EXTRACT TO READ:
# Decent Fish For Sure



## Forest Meister (Mar 7, 2010)

Not mine, but I wish it was. I understand it was 32" and 16#. Not sure if it was weighed on a state certified scale or not. Some are quick to belittle folks for trying to follow forum rules and publicly say to all that will listen that they are selfish for following them, but the rules are very, very clear. Unless they have recently changed we are not to mention particular areas even on "mentionables". So, in that spirit all I will say about this fish is that it was taken in the EUP within the last several days. The lucky anglers head was purposely chopped to disguise his identity.


----------



## ruger 454 (Sep 7, 2007)

A fish for 10 lifetimes! SMH


----------



## loonypier (Aug 1, 2015)

Brook trout or Splake?


----------



## PunyTrout (Mar 23, 2007)

I cannot see pink spots with blue halos so my guess would be Splake.

Nice fish. Looks like it lived and fed in a lake. Or, had access to one.


----------



## neazor91 (Aug 4, 2008)

It does look like a splake.


----------



## TK81 (Mar 28, 2009)

Splake. Forked tail. What a fish!


----------



## Forest Meister (Mar 7, 2010)

Yes, it is a splake. It sure would be interesting to know how old it was. FM


----------



## Fishndude (Feb 22, 2003)

Holy Huge Splake. Nice fish.


----------



## Manolin (Feb 20, 2021)

Wow!


----------

DATA:
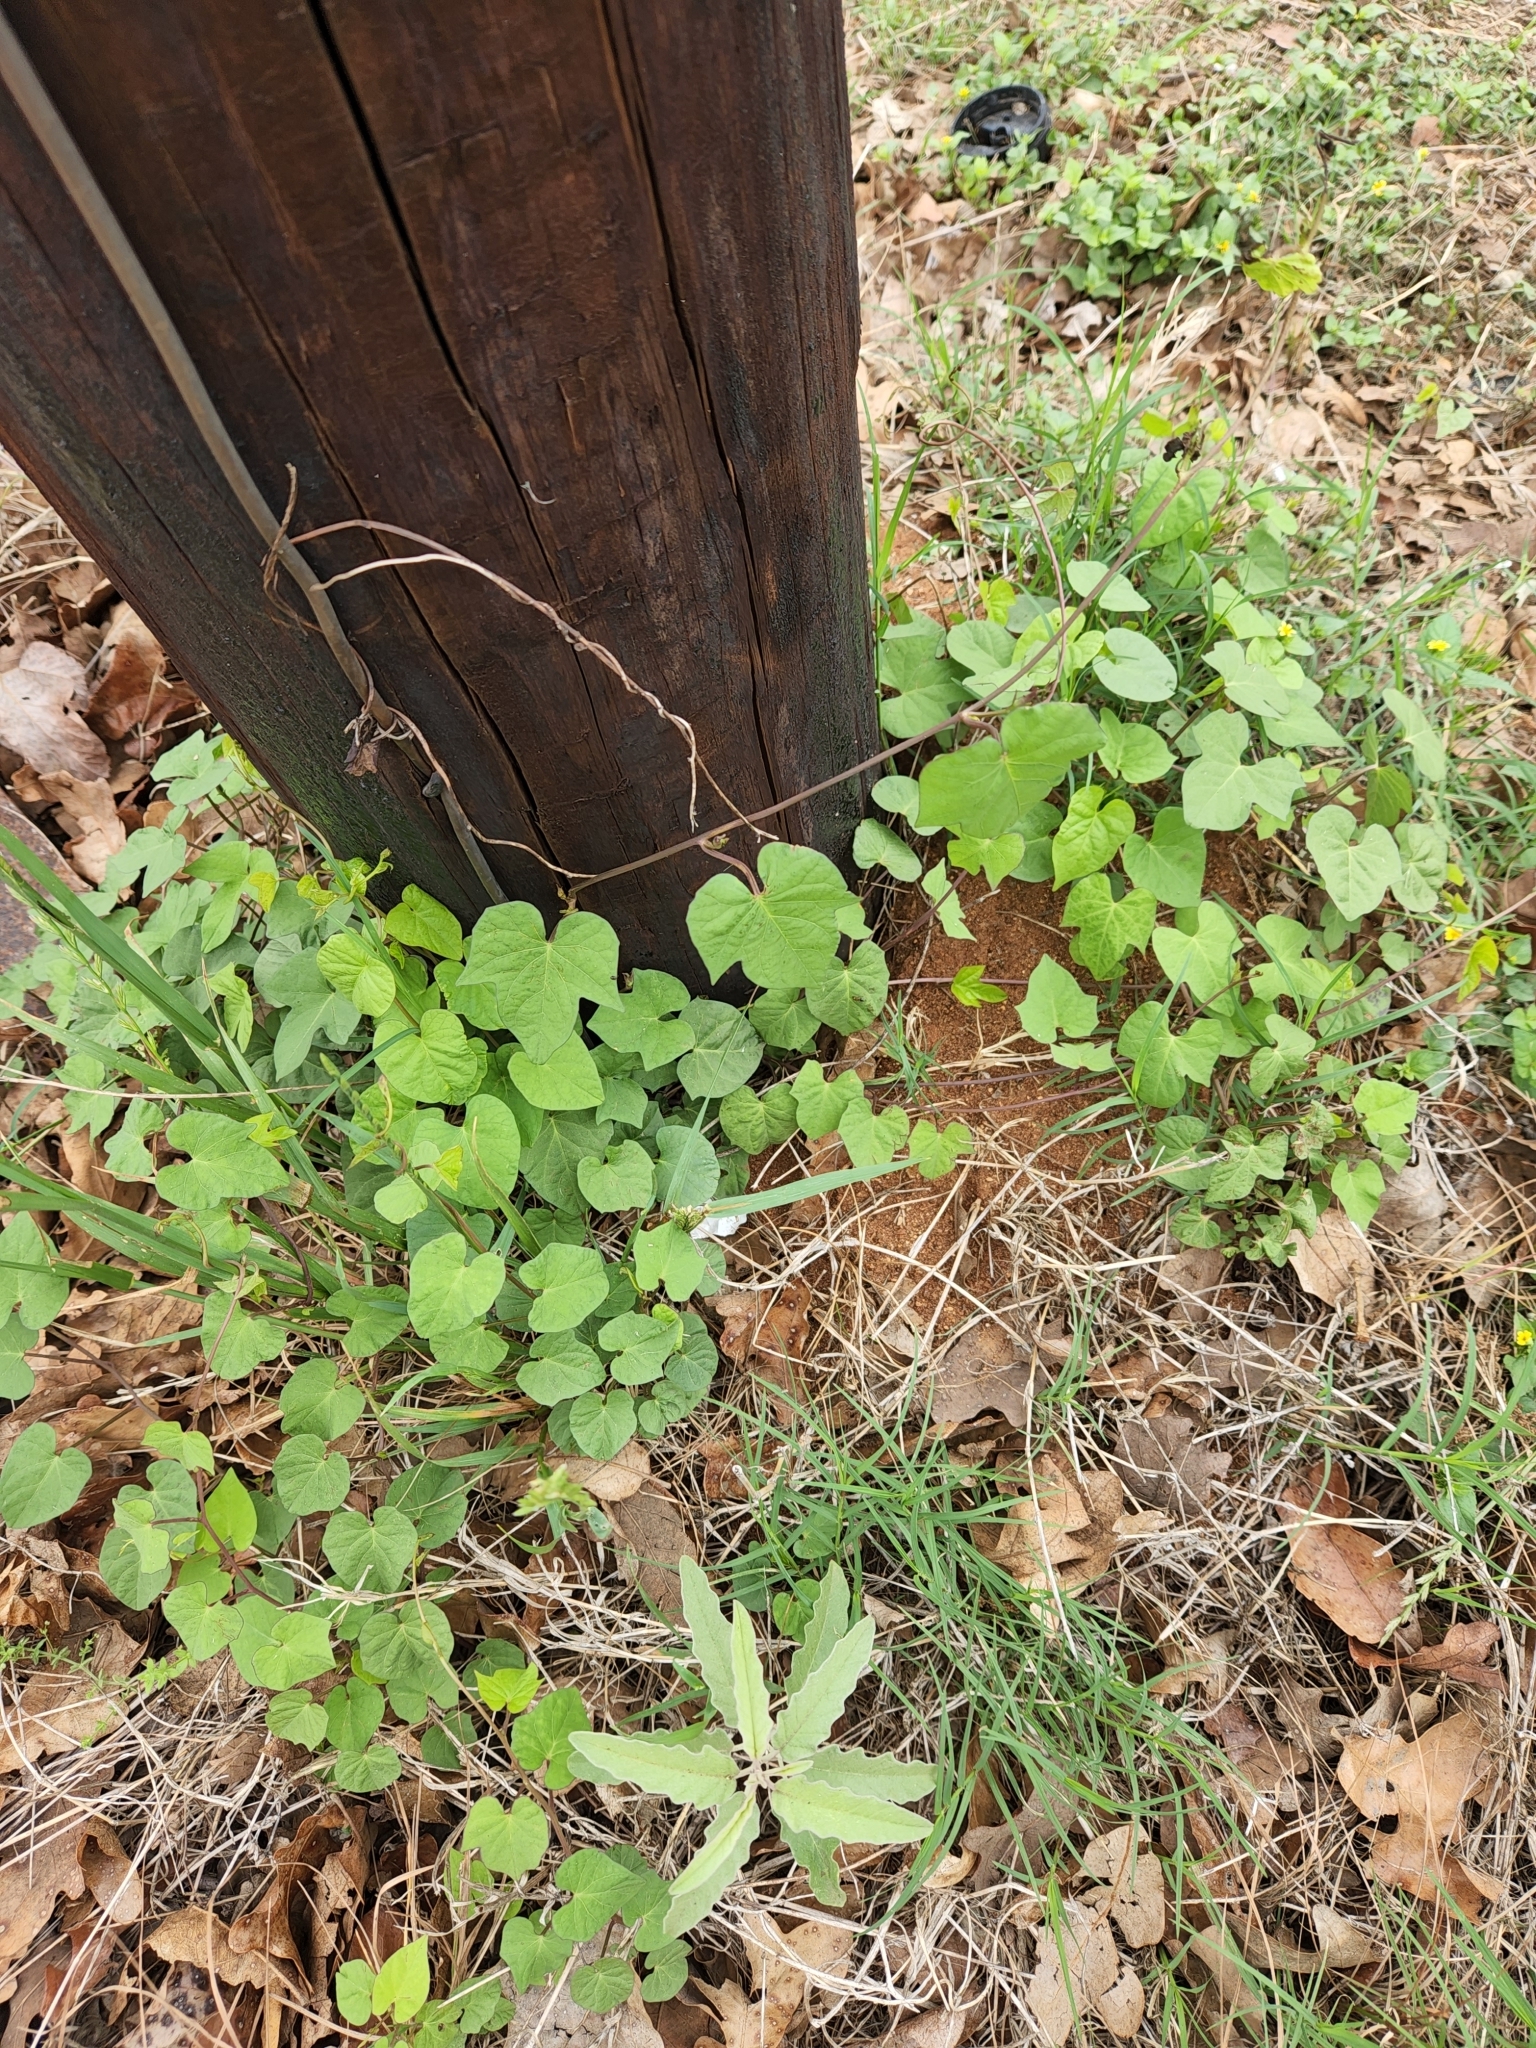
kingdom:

==

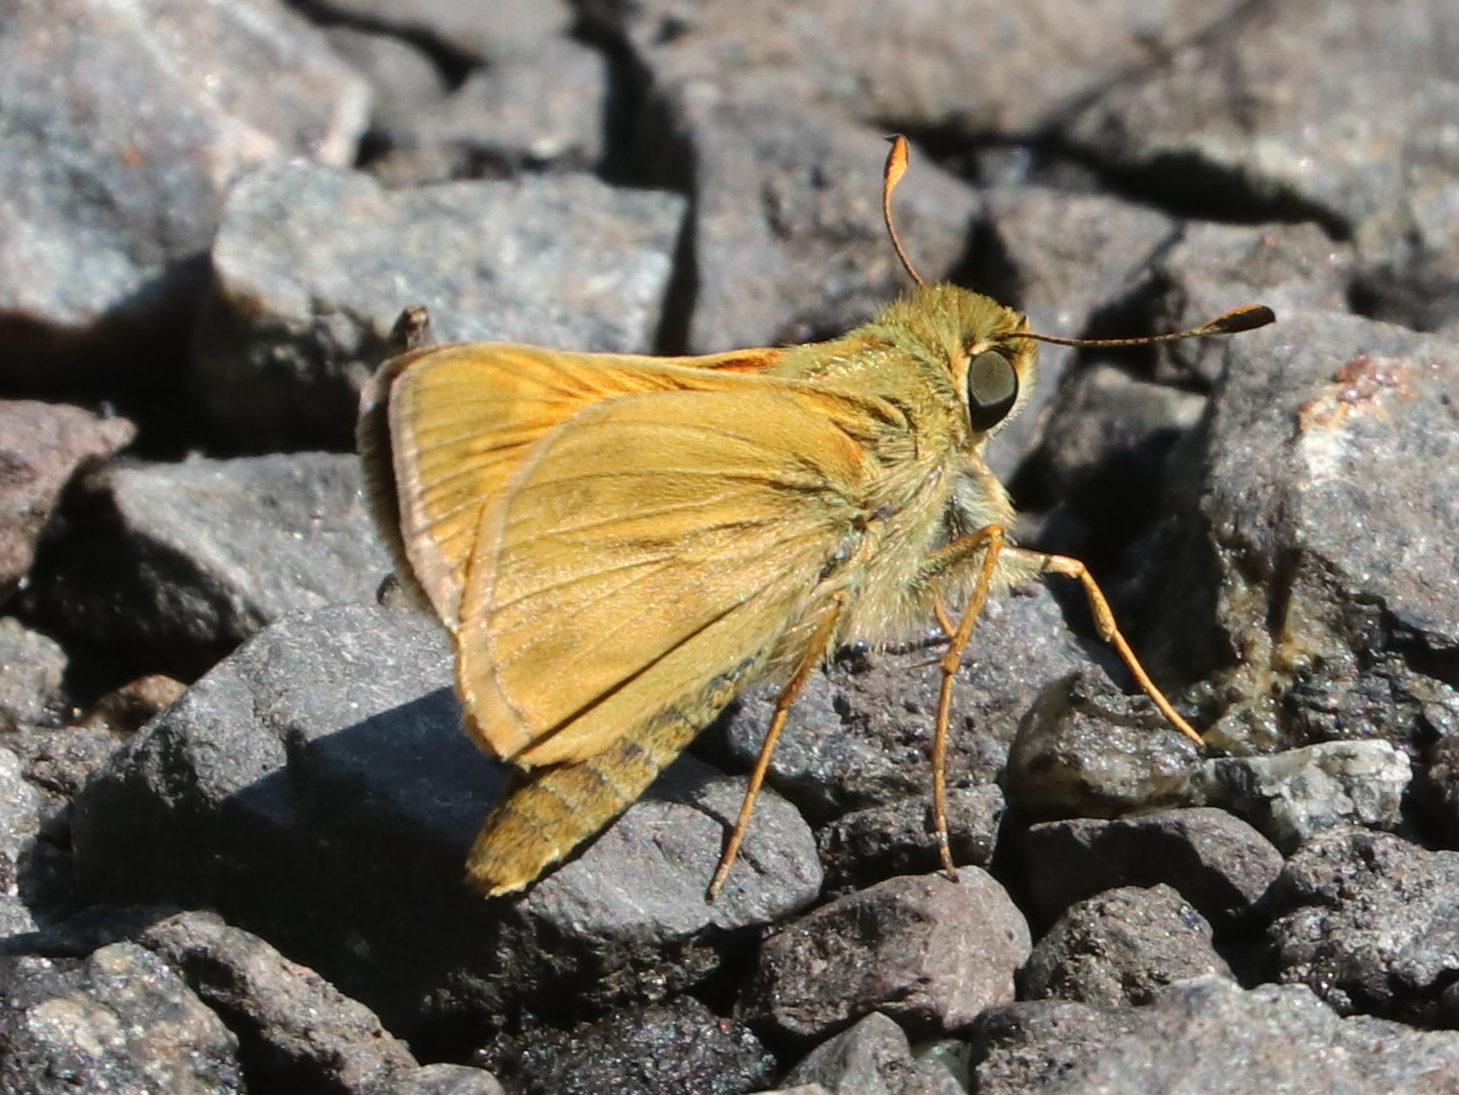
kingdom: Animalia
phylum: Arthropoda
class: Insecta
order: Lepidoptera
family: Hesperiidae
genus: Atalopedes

WHAT NEEDS TO BE DONE: Please repeat the passage from the fishing thread above word for word, from "Brook trout or" to "access to one.".

RESPONSE TO THE TASK:
Brook trout or Splake?


----------



## PunyTrout (Mar 23, 2007)

I cannot see pink spots with blue halos so my guess would be Splake.

Nice fish. Looks like it lived and fed in a lake. Or, had access to one.